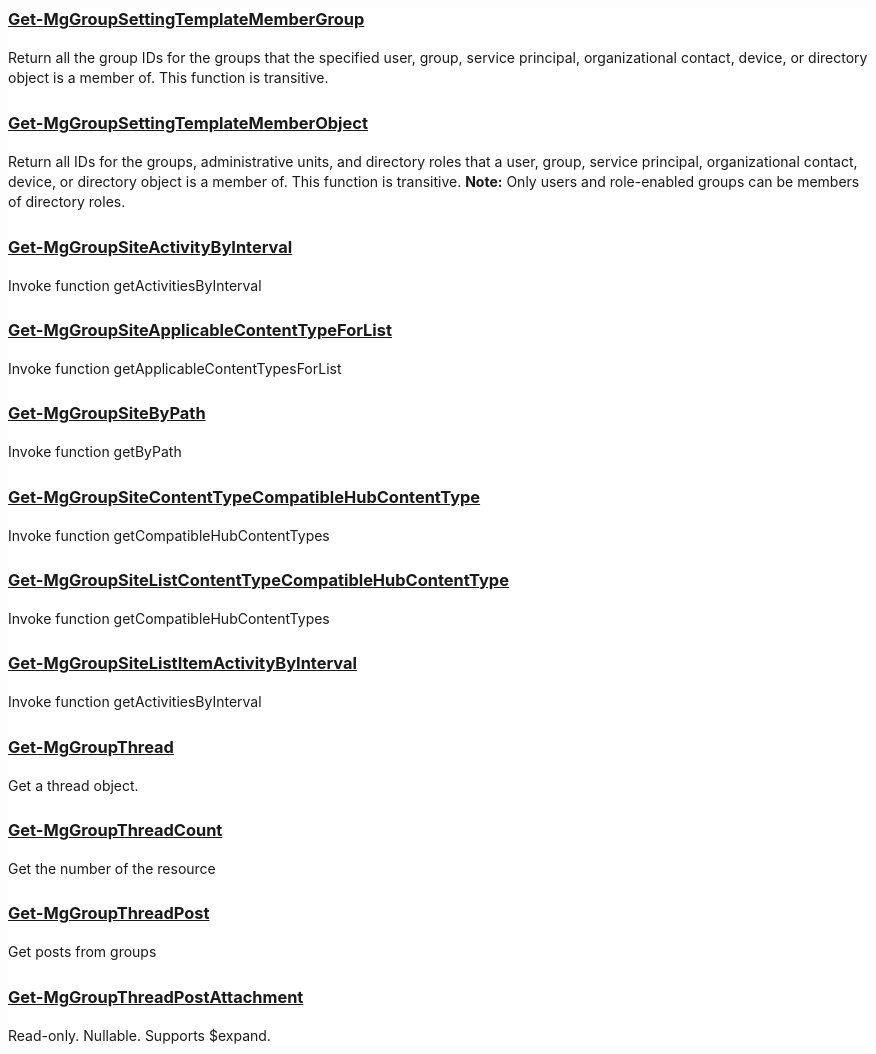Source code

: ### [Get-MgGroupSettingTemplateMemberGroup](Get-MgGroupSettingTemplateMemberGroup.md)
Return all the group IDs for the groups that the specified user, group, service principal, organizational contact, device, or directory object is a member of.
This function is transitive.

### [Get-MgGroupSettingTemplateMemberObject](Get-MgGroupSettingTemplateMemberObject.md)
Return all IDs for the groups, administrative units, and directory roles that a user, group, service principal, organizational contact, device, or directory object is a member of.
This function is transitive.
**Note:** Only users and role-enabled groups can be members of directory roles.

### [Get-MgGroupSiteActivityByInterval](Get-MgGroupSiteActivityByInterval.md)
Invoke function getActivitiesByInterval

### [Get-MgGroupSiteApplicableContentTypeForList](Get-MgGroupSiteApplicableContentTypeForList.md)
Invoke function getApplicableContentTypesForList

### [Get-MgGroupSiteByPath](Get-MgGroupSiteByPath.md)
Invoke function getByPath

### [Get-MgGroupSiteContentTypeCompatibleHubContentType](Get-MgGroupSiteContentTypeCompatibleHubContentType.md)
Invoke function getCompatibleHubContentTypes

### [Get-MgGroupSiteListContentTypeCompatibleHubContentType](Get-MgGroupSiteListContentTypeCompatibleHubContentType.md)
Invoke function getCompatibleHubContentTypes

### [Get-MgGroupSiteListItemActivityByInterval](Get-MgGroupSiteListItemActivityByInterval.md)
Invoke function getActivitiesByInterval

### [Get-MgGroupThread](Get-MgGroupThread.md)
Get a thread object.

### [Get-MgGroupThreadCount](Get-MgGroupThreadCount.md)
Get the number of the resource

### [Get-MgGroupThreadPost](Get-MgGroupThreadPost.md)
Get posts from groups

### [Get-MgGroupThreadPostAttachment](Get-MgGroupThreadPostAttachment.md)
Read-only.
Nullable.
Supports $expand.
+ + + +
Please revise all of the records above, changing every "Invoke function" to "Call function" and keeping everything else the same. Omit the pictures from your answer.

Source code

: ### [Get-MgGroupSettingTemplateMemberGroup](Get-MgGroupSettingTemplateMemberGroup.md)
Return all the group IDs for the groups that the specified user, group, service principal, organizational contact, device, or directory object is a member of.
This function is transitive.

### [Get-MgGroupSettingTemplateMemberObject](Get-MgGroupSettingTemplateMemberObject.md)
Return all IDs for the groups, administrative units, and directory roles that a user, group, service principal, organizational contact, device, or directory object is a member of.
This function is transitive.
**Note:** Only users and role-enabled groups can be members of directory roles.

### [Get-MgGroupSiteActivityByInterval](Get-MgGroupSiteActivityByInterval.md)
Call function getActivitiesByInterval

### [Get-MgGroupSiteApplicableContentTypeForList](Get-MgGroupSiteApplicableContentTypeForList.md)
Call function getApplicableContentTypesForList

### [Get-MgGroupSiteByPath](Get-MgGroupSiteByPath.md)
Call function getByPath

### [Get-MgGroupSiteContentTypeCompatibleHubContentType](Get-MgGroupSiteContentTypeCompatibleHubContentType.md)
Call function getCompatibleHubContentTypes

### [Get-MgGroupSiteListContentTypeCompatibleHubContentType](Get-MgGroupSiteListContentTypeCompatibleHubContentType.md)
Call function getCompatibleHubContentTypes

### [Get-MgGroupSiteListItemActivityByInterval](Get-MgGroupSiteListItemActivityByInterval.md)
Call function getActivitiesByInterval

### [Get-MgGroupThread](Get-MgGroupThread.md)
Get a thread object.

### [Get-MgGroupThreadCount](Get-MgGroupThreadCount.md)
Get the number of the resource

### [Get-MgGroupThreadPost](Get-MgGroupThreadPost.md)
Get posts from groups

### [Get-MgGroupThreadPostAttachment](Get-MgGroupThreadPostAttachment.md)
Read-only.
Nullable.
Supports $expand.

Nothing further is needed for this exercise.